◆ **EXERCISE AIM**: Reproduce a passage from the father's letter below word for word, beginning at the words "This is your" and stopping after the words "the ball bounces.".

This is your first game Son. I hope you win. I hope you win for your sake, not mine . . . . Because winning is nice. It’s a good feeling – like the world is yours. But it passes, this feeling, and what lasts is what you have learned.

And what you learn about is life. That’s what sports is all about – Life. The whole thing is played out in an afternoon (or evening) – The happiness of life, the miseries, the joys, the heartbreaks.

There’s no telling what’ll turn up. There’s no telling whether they’ll toss you out in the first five minutes or whether you’ll stay for the long haul. There’s no telling how you’ll do. You might be a hero or you might be absolutely nothing. There’s just no telling. Too much depends on chance . . . on how the ball bounces.

I’m not talking about the game, Son. I’m talking about life. But it’s life that the game is all about. Just as I said. Because every game is life, and life is a game; a serious one . . . Dead Serious.

But that’s what you do with serious things. You do your level best. You take what comes. You take what comes and run with it.

Winning is fun. Sure. But winning is not the point. Wanting to win is the point. Not giving up is the point. Never being satisfied with what you’ve done is the point. Never letting up is the point. Never letting anyone down is the point.

Play to win. Sure. But if you should lose, lose like a champion, be a class person . . . Because it’s not winning that counts. What counts is trying.

◆ **EXTRACTED ENTRIES**:
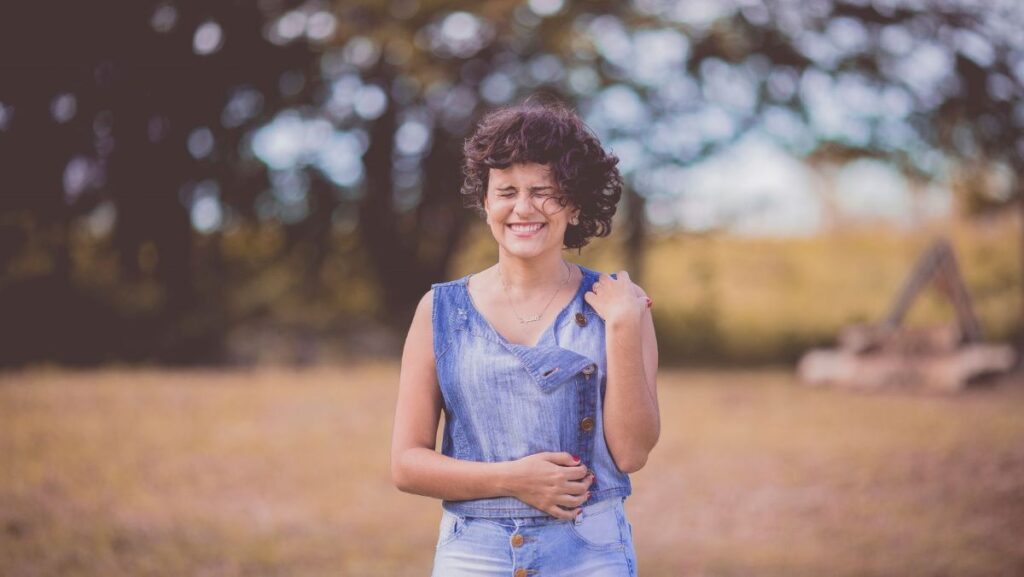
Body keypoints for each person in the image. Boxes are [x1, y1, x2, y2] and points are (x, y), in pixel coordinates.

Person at [390, 96, 659, 577]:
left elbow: (632, 453)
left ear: (573, 205)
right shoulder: (440, 310)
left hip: (590, 552)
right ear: (486, 202)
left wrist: (622, 326)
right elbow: (407, 464)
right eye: (506, 191)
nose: (523, 208)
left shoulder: (620, 306)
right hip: (472, 554)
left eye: (544, 191)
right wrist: (514, 479)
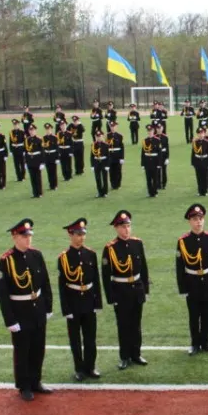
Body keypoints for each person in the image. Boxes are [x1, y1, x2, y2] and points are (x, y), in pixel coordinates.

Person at [0, 218, 54, 402]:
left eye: (29, 235)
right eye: (24, 236)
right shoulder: (6, 261)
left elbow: (45, 282)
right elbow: (3, 294)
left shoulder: (36, 255)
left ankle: (36, 381)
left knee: (38, 348)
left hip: (38, 308)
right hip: (20, 311)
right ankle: (24, 385)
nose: (28, 239)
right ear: (15, 237)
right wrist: (10, 320)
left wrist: (48, 306)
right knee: (22, 350)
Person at [102, 210, 150, 370]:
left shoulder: (137, 243)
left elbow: (143, 268)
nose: (126, 230)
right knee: (123, 326)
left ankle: (136, 354)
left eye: (128, 226)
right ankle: (124, 357)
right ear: (116, 228)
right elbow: (105, 275)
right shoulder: (110, 248)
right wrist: (110, 297)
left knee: (136, 325)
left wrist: (145, 290)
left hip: (136, 288)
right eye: (123, 227)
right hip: (120, 291)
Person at [58, 217, 103, 381]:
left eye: (83, 234)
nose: (81, 237)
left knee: (90, 337)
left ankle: (90, 366)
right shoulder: (63, 258)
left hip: (89, 300)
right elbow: (62, 285)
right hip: (73, 302)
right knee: (75, 340)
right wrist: (66, 309)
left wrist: (98, 302)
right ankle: (79, 368)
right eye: (77, 234)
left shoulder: (91, 254)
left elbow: (96, 279)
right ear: (70, 235)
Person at [177, 204, 208, 355]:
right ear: (190, 221)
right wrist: (182, 288)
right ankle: (195, 343)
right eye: (195, 219)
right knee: (194, 315)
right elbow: (180, 266)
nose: (199, 222)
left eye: (201, 218)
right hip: (192, 282)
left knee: (207, 315)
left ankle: (206, 342)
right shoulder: (183, 241)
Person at [141, 123, 164, 198]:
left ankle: (154, 192)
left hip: (154, 161)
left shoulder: (157, 140)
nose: (149, 132)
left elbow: (159, 153)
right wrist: (142, 164)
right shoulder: (145, 141)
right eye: (148, 131)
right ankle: (149, 192)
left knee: (155, 178)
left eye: (150, 131)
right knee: (148, 178)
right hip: (147, 161)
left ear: (153, 131)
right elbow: (143, 153)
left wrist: (159, 164)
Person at [191, 126, 208, 196]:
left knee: (205, 176)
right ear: (197, 134)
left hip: (205, 160)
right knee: (199, 177)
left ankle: (205, 191)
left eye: (202, 133)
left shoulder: (207, 142)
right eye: (199, 133)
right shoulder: (195, 142)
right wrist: (193, 162)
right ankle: (200, 191)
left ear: (204, 134)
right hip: (198, 161)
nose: (201, 135)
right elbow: (193, 153)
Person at [24, 125, 44, 198]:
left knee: (38, 177)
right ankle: (34, 193)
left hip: (37, 160)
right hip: (30, 160)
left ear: (35, 131)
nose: (31, 132)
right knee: (32, 177)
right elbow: (25, 151)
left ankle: (39, 192)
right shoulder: (27, 140)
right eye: (30, 130)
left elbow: (42, 152)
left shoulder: (39, 139)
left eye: (32, 130)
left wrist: (42, 163)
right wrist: (25, 162)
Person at [90, 130, 110, 197]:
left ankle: (105, 192)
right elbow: (92, 156)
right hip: (96, 162)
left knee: (104, 178)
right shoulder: (93, 145)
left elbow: (108, 156)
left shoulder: (106, 145)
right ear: (95, 137)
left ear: (102, 136)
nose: (98, 138)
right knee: (97, 178)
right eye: (97, 136)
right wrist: (92, 165)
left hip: (104, 162)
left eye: (100, 136)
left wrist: (107, 165)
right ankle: (99, 192)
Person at [106, 121, 124, 190]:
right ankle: (113, 184)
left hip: (117, 155)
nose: (112, 128)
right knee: (111, 171)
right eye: (111, 126)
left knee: (118, 170)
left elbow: (121, 147)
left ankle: (118, 184)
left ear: (116, 127)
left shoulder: (120, 136)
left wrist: (122, 158)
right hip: (110, 155)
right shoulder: (107, 136)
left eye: (114, 126)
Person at [41, 123, 59, 191]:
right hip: (46, 156)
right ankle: (51, 185)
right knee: (48, 171)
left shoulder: (55, 137)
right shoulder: (43, 138)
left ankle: (55, 185)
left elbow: (57, 148)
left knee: (53, 171)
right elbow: (43, 149)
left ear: (51, 129)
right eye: (46, 129)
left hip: (53, 155)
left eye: (48, 129)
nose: (47, 130)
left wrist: (57, 158)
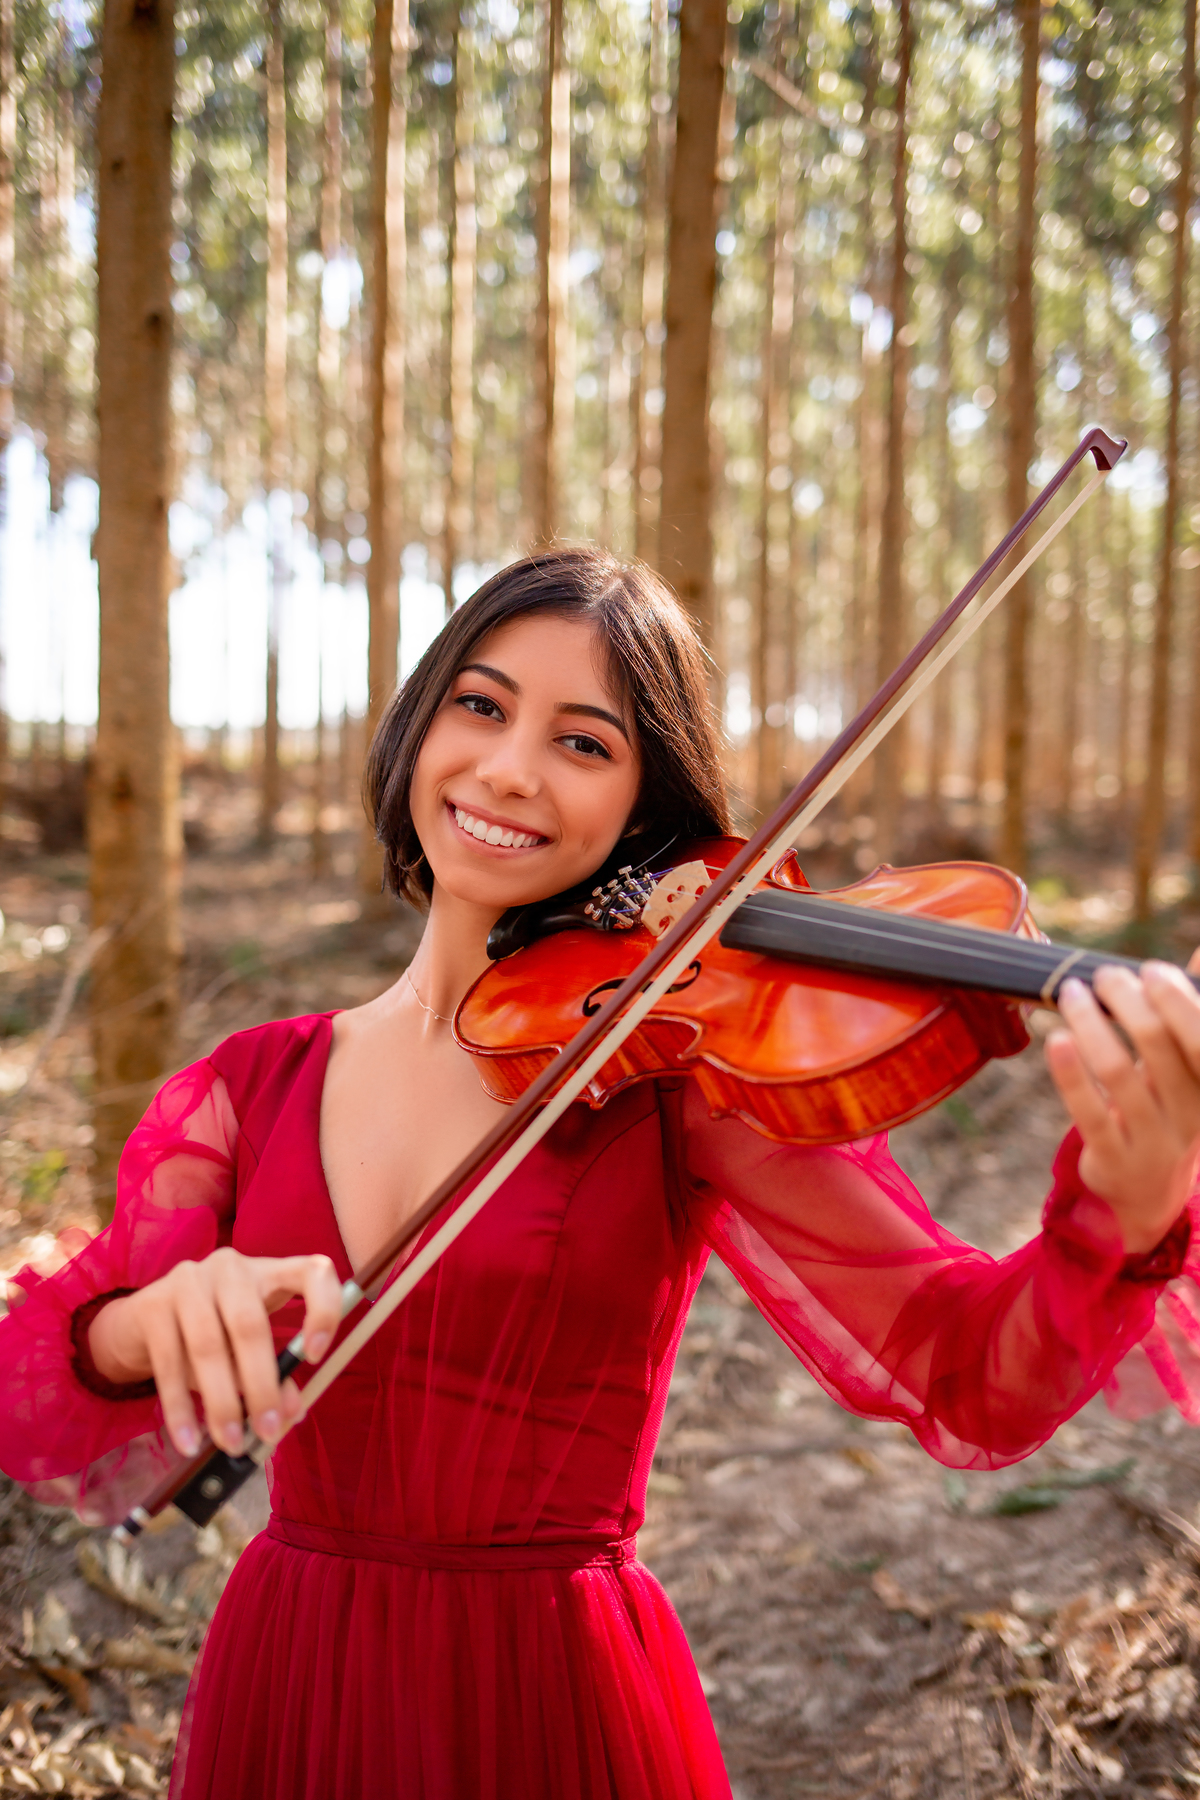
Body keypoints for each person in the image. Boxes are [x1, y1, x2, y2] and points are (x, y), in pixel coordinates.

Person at [2, 549, 1200, 1800]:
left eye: (584, 743)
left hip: (554, 1691)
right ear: (419, 724)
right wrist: (149, 1324)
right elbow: (46, 1369)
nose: (511, 768)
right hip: (295, 1666)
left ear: (645, 808)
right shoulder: (251, 1085)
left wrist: (1132, 1199)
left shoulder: (667, 1080)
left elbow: (968, 1373)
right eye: (481, 704)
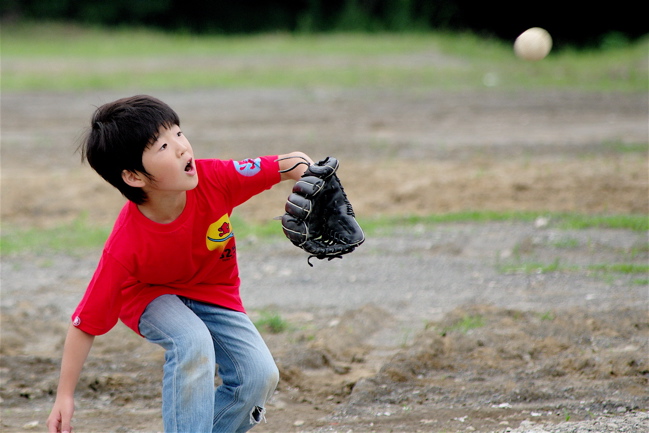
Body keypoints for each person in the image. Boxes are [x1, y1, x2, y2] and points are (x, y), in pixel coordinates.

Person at [46, 95, 314, 433]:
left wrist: (311, 176)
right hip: (148, 295)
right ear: (133, 176)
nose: (181, 147)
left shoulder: (216, 178)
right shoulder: (126, 242)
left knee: (259, 377)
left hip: (212, 291)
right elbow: (85, 323)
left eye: (178, 133)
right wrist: (64, 396)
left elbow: (288, 163)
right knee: (192, 341)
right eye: (162, 146)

◆ **EXERCISE OUTPUT**:
This is your first game Son. I hope you win. I hope you win for your sake, not mine . . . . Because winning is nice. It’s a good feeling – like the world is yours. But it passes, this feeling, and what lasts is what you have learned.

And what you learn about is life. That’s what sports is all about – Life. The whole thing is played out in an afternoon (or evening) – The happiness of life, the miseries, the joys, the heartbreaks.

There’s no telling what’ll turn up. There’s no telling whether they’ll toss you out in the first five minutes or whether you’ll stay for the long haul. There’s no telling how you’ll do. You might be a hero or you might be absolutely nothing. There’s just no telling. Too much depends on chance . . . on how the ball bounces.